Hi, @DusanJovic-NOAA Which specific test is failing? This may indicate that q_con is not correctly filled with the proper data in some situations.
You are right that it would be best to explicitly initialize q_con
although it should be done in the loops below to ensure the shared memory for OpenMP is set up right. It is also best to set it to real_big
; if q_con
is set to 0, a physically-valid value, then errors would not be detected.
Hi, @DusanJovic-NOAA Which specific test is failing? This may indicate that q_con is not correctly filled with the proper data in some situations.
You are right that it would be best to explicitly initialize
q_con
although it should be done in the loops below to ensure the shared memory for OpenMP is set up right. It is also best to set it toreal_big
; ifq_con
is set to 0, a physically-valid value, then errors would not be detected.

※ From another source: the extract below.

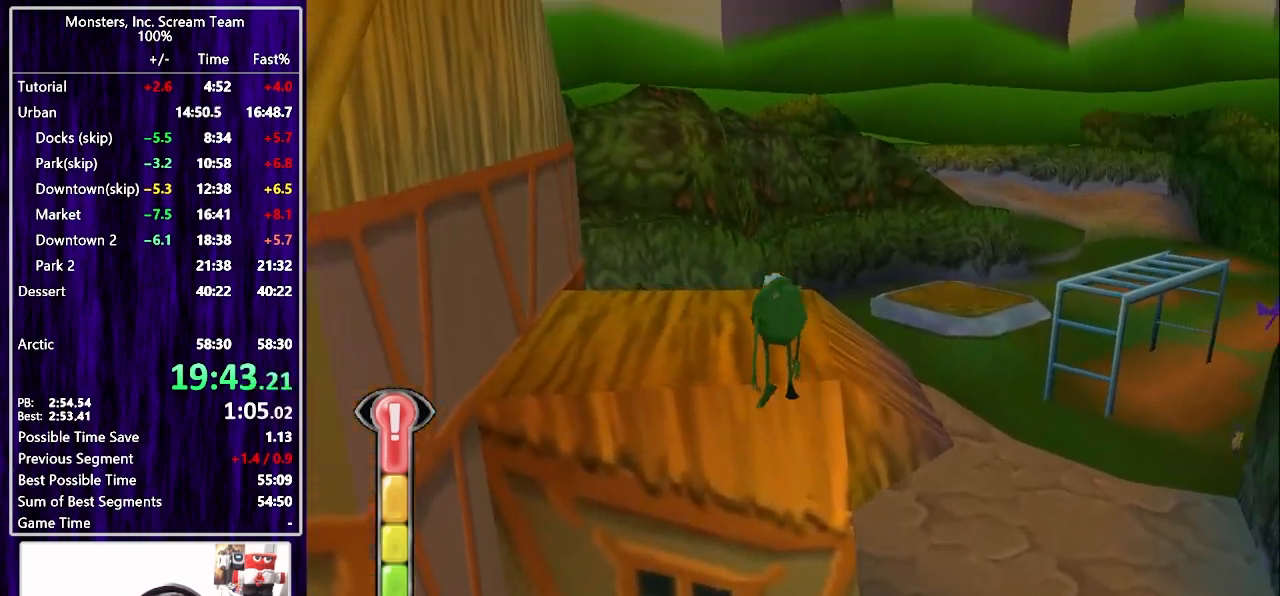
{"buttons": ["CROSS", "DPAD_UP", "DPAD_RIGHT"], "left_stick": "center", "right_stick": "center", "events": [[233, "DPAD_LEFT", "up"], [317, "DPAD_UP", "up"], [333, "DPAD_RIGHT", "down"], [450, "CROSS", "down"], [483, "DPAD_UP", "down"]]}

Test that fails is 'control_debug_p8'.
When I initialize q_con
to real_big
, like:
diff --git a/model/fv_arrays.F90 b/model/fv_arrays.F90
index e6e65a6..b2c1fc9 100644
--- a/model/fv_arrays.F90
+++ b/model/fv_arrays.F90
@@ -1566,6 +1566,9 @@ contains
Atm%va(i,j,k) = real_big
Atm%pt(i,j,k) = real_big
Atm%delp(i,j,k) = real_big
+#ifdef USE_COND
+ Atm%q_con(i,j,k) = real_big
+#endif
enddo
enddo
do j=jsd, jed+1
@@ -1616,6 +1619,9 @@ contains
Atm%ts(i,j) = 300.
Atm%phis(i,j) = real_big
+#ifndef USE_COND
+ Atm%q_con(i,j,1) = real_big
+#endif
enddo
enddo
model still fails with invalid floating point exception. If I add debug prints, like:
diff --git a/model/nh_utils.F90 b/model/nh_utils.F90
index 2b89aea..2a56f7e 100644
--- a/model/nh_utils.F90
+++ b/model/nh_utils.F90
@@ -430,6 +430,9 @@ CONTAINS
pem(i,k) = pem(i,k-1) + dm(i,k-1)
#ifdef USE_COND
! Excluding contribution from condensates:
+ if(i==is1 .and. j==(js-1) .and. k==2) then
+ write(0,*)i,j,k-1, q_con(i,j,k-1)
+ endif
peg(i,k) = peg(i,k-1) + dm(i,k-1)*(1.-q_con(i,j,k-1))
#endif
enddo
@@ -439,6 +442,9 @@ CONTAINS
do i=is1, ie1
dz2(i,k) = gz(i,j,k+1) - gz(i,j,k)
#ifdef USE_COND
+ if(i==is1 .and. j==(js-1) .and. k==1) then
+ write(0,*)i,j,k, peg(i,k),peg(i,k+1)
+ endif
pm2(i,k) = (peg(i,k+1)-peg(i,k))/log(peg(i,k+1)/peg(i,k))
#ifdef MOIST_CAPPA
I see that the q_con(is-1,js-1,:)
is not properly initialized (has real_big
value) and then model actually fails in the next loop where negative value of peg
is used in the log
function.
backtrace:
96: 0 0 1 1.0000000E+08
96: 0 0 1 0.9990000 -6.0600000E+07
96: [hercules-01-40:434242:0:434242] Caught signal 8 (Floating point exception: floating-point invalid operation)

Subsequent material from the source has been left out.